2. Create a Voice Profile
- Click "Voice Profiles" in the sidebar
- Click "New Profile"
- Record a few seconds of your voice — or upload an audio file (.wav, .mp3)
- Give it a name → Save
3. Generate Speech
- Click "Generate" in the sidebar
- Type your text in the input box
- Select a voice profile
- Click Generate
- Listen to the output, download as .wav
4. Story Editor
- Click "Stories" in the sidebar
- Create a new story
- Add segments with different voices
- Generate the full story as a single audio file
- Export for podcasts, audiobooks, etc.
Ports & URLs
| Service | URL | Purpose |
|---|---|---|
| Backend API | http://localhost:17493 | FastAPI server |
| API Docs | http://localhost:17493/docs | Swagger/OpenAPI docs |
| Web Frontend | http://localhost:5173 | Vite dev server (web mode) |
| Tauri App | Native window | Desktop app (if using Tauri) |
Make Commands Reference
| Command | Description |
|---|---|
make setup |
Full setup (JS + Python + MLX if Apple Silicon) |
make setup-js |
Install JavaScript dependencies only |
make setup-python |
Install Python dependencies + venv |
make dev |
Start backend + Tauri desktop app |
make dev-backend |
Start FastAPI backend only (port 17493) |
make dev-web |
Start backend + web frontend |
make kill-dev |
Kill all dev processes |
make build |
Build server binary + Tauri app |
make build-web |
Build web frontend to web/dist/ |
make db-init |
Initialize SQLite database |
make db-reset |
Reset database (delete + reinitialize) |
make generate-api |
Generate TypeScript API client from OpenAPI |
make lint |
Run Biome linter |
make format |
Format code with Biome |
make test |
Run all tests |
make clean |
Clean build artifacts |
make clean-all |
Nuclear clean (everything including node_modules) |
Platform Performance
| Platform | GPU Backend | Speed (est.) | Model Load Time |
|---|---|---|---|
| Mac M4 Pro 48GB | MLX (Metal) | Fast — real-time or faster | ~5s |
| Mac M4 Pro 48GB | PyTorch MPS | Good — near real-time | ~8s |
| RTX 5090 24GB | PyTorch CUDA | Fastest — well above real-time | ~3s |
| RTX 3060 12GB | PyTorch CUDA | Good — real-time | ~5s |
| CPU only (i7) | PyTorch CPU | Slow — below real-time | ~15s |
Troubleshooting
Backend won't start
# Check Python version (needs 3.12 or 3.13)
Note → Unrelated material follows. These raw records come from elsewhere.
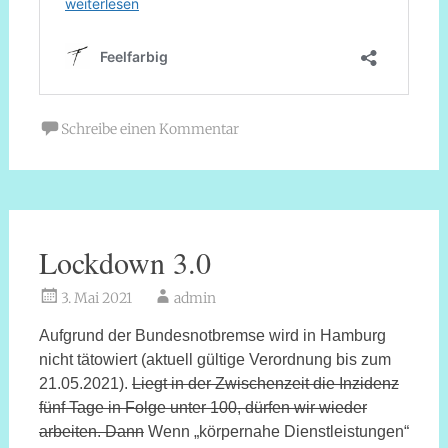
Schreibe einen Kommentar
Lockdown 3.0
3. Mai 2021
admin
Aufgrund der Bundesnotbremse wird in Hamburg
nicht tätowiert (aktuell gültige Verordnung bis zum
21.05.2021).
Liegt in der Zwischenzeit die Inzidenz
fünf Tage in Folge unter 100, dürfen wir wieder
arbeiten. Dann
Wenn „körpernahe Dienstleistungen“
backend/venv/bin/python --version
# Check if port is in use
lsof -i :17493
# Try starting manually with verbose output
backend/venv/bin/uvicorn backend.main:app --reload --port 17493 --log-level debug
Frontend won't start (ERR_MODULE_NOT_FOUND)
# Web dependencies need to be installed separately
cd web && bun install && cd ..
# Then start
cd web && bun run dev
Model download fails (corporate proxy)
# Use hf-mirror.com instead of huggingface.co
# See "First Use > Download a Model" section above
MPS not available (macOS)
# Check PyTorch MPS support
backend/venv/bin/python -c "import torch; print(torch.backends.mps.is_available())"
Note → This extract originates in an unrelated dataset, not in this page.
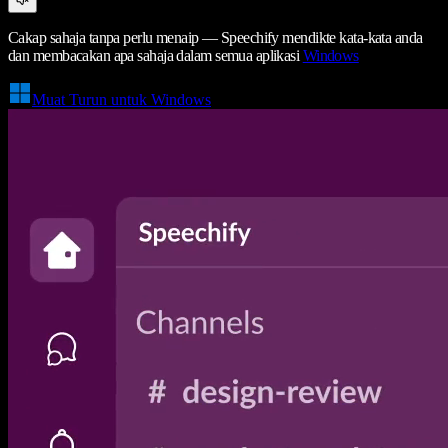
Cakap sahaja tanpa perlu menaip — Speechify mendikte kata-kata anda
dan membacakan apa sahaja dalam semua aplikasi
Windows
Muat Turun untuk Windows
# If False — you may need to update PyTorch
backend/venv/bin/pip install --upgrade torch
CUDA not available (Windows/WSL2)
# Check CUDA
backend/venv/bin/python -c "import torch; print(torch.cuda.is_available())"
# If False — install CUDA PyTorch
backend/venv/bin/pip install torch --index-url https://download.pytorch.org/whl/cu121
transformers version conflict
mlx-audio 0.3.1 requires transformers==5.0.0rc3, but you have transformers 4.57.3
This is a warning, not a blocking error. Everything still works. The MLX-audio package pins a pre-release version of transformers — the stable version is fine for Qwen3-TTS.
Database issues
# Reset the database
make db-reset
# Or manually:
rm -f backend/data/voicebox.db
Kill everything
make kill-dev
# Or manually:
pkill -f "uvicorn" || true
pkill -f "vite" || true
File Structure
voicebox/
├── backend/ # FastAPI Python backend
│ ├── main.py # App entry point
│ ├── requirements.txt # Python deps
│ ├── requirements-mlx.txt # Apple Silicon MLX deps
│ ├── venv/ # Python virtual environment
│ └── data/voicebox.db # SQLite database
├── web/ # Vite + React web frontend
├── app/ # Shared app components
├── tauri/ # Tauri desktop app (Rust)
├── landing/ # Landing page
├── models/ # Downloaded TTS models
├── scripts/ # Build/setup scripts
├── Makefile # All commands
└── package.json # Bun workspace root
Relevance to LysnrAI
Voicebox is a standalone tool — not integrated into LysnrAI. However, it's useful for:
| Use Case | How |
|---|---|
| Voice profile testing | Clone voices locally before using in LysnrAI TTS pipeline |
| Audio content creation | Generate podcast/narration audio for LysnrAI content |
| TTS experimentation | Test Qwen3-TTS model quality and performance locally |
| API integration | Voicebox REST API (port 17493) could be called from LysnrAI services |
Quick Start (TL;DR)
# Clone
cd __LOCAL_LLMs/APPS/Voice
git clone https://github.com/jamiepine/voicebox.git
cd voicebox
# Install
bun install && cd web && bun install && cd ..
make setup-python
# Run (two terminals)
make dev-backend # Terminal 1: backend on :17493
cd web && bun run dev # Terminal 2: frontend on :5173
# Open
open http://localhost:5173